Extract =

=====

Crop Guide – Sweet Potatoes
Common Name Sweet potato (or sweetpotato)
Scientific Name Ipomea batata
Uses Edible root crop; stores well; eaten whole, in muffins, mashed, fries, chips, etc. Leaves are also edible, but not typically consumed.
Crop Timeline
- Seeds: Sweet potatoes are not grown from seeds.
- Transplants: Obtain slips (bareroot, vegetative cuttings) for planting in late May to early June. Stick slips in loose soil and keep moist for about a week while roots are established.
- Watch a video on How to Plant Sweet Potatoes
Planting tips
- Fertilizer: Incorporate a complete organic fertilizer in the soil 2 weeks before planting
- Number of plants per square foot: 1 slip per square foot
- Growing structures: raised beds, in ground, containers
- Frost protection: None; sweet potatoes should be harvested before first frost.

=====

Work request 1 = Copy the part of the sweet potato crop guide starting at "- Transplants: Obtain" and ending at "roots are established.".
Work request 2 = Please carry the sweet potato crop guide forward from its last line.

=====

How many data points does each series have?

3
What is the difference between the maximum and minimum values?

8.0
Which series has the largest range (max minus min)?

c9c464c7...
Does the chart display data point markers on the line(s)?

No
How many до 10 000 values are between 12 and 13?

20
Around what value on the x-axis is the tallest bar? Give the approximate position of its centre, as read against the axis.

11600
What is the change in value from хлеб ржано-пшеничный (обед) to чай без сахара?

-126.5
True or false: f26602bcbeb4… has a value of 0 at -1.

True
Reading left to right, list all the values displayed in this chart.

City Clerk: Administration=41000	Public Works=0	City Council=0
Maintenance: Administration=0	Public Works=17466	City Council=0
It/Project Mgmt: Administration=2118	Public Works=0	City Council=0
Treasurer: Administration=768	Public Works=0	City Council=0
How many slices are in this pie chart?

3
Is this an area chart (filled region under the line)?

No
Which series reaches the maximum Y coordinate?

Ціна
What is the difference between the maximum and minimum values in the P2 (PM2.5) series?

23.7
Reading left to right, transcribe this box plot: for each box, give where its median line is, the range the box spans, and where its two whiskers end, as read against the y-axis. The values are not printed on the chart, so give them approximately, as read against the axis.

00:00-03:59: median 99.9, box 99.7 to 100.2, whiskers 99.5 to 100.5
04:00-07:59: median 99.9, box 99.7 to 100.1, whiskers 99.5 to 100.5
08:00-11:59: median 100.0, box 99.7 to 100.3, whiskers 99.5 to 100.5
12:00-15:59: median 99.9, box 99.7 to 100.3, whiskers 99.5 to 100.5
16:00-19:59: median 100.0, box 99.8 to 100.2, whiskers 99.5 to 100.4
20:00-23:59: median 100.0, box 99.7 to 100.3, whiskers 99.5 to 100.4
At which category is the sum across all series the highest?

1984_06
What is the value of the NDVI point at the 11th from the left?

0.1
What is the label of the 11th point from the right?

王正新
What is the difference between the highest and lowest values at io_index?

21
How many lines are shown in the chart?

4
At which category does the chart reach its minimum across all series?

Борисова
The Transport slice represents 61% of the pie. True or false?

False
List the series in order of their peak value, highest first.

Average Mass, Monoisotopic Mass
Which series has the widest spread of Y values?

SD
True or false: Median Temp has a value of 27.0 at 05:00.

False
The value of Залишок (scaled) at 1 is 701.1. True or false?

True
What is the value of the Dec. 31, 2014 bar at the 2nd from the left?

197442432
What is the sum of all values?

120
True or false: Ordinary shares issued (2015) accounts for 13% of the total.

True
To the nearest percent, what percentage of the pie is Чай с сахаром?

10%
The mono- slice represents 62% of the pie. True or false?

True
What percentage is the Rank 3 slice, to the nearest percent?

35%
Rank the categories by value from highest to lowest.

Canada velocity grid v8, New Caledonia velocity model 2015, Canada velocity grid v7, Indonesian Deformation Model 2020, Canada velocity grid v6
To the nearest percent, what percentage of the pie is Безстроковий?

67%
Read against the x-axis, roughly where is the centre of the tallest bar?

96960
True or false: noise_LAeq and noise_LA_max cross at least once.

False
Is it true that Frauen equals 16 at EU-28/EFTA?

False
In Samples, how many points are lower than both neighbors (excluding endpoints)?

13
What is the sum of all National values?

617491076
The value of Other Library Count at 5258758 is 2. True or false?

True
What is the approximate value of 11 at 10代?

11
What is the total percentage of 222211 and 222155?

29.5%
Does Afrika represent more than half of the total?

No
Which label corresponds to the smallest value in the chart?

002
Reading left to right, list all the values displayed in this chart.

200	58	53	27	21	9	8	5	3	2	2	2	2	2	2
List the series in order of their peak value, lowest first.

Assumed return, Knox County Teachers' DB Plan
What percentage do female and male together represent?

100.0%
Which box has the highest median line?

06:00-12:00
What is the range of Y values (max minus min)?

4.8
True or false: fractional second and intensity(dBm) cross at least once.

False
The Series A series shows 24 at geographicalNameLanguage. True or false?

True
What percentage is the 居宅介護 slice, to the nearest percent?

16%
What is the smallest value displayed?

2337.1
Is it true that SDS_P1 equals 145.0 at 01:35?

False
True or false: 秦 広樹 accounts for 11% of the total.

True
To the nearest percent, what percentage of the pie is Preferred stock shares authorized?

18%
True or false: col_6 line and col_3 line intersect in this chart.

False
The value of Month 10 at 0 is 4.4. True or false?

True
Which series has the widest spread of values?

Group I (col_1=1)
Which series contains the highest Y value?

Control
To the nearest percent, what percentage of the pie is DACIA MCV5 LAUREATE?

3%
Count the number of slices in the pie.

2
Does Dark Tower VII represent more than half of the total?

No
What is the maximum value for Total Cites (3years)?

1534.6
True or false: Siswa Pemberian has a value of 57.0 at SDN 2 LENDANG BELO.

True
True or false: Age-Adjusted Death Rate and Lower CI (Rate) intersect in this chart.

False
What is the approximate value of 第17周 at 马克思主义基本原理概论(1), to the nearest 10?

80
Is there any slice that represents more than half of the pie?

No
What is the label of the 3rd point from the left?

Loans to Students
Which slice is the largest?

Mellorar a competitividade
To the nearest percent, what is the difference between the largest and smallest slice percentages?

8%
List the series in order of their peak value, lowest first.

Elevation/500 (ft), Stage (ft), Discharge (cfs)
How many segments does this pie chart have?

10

=====

Final answer 1 =
- Transplants: Obtain slips (bareroot, vegetative cuttings) for planting in late May to early June. Stick slips in loose soil and keep moist for about a week while roots are established.

Final answer 2 =
Harvest
- 100-120 days after planting
- Each slip may produce 3-5 sweet potatoes
- Find where the vine was planted in the soil and carefully dig around the stem
- Use plastic trowels to loosen the soil trying to avoid damaging potatoes. Use hands to dig once soil is loosened.
- Watch a video on How to Harvest Sweet Potatoes
Pests
There are no major pests of concern for sweet potato in the school garden environment. Generally speaking, a good practice for all crops is to use crop rotation from season to season to break the life cycle of insects and soil pathogens.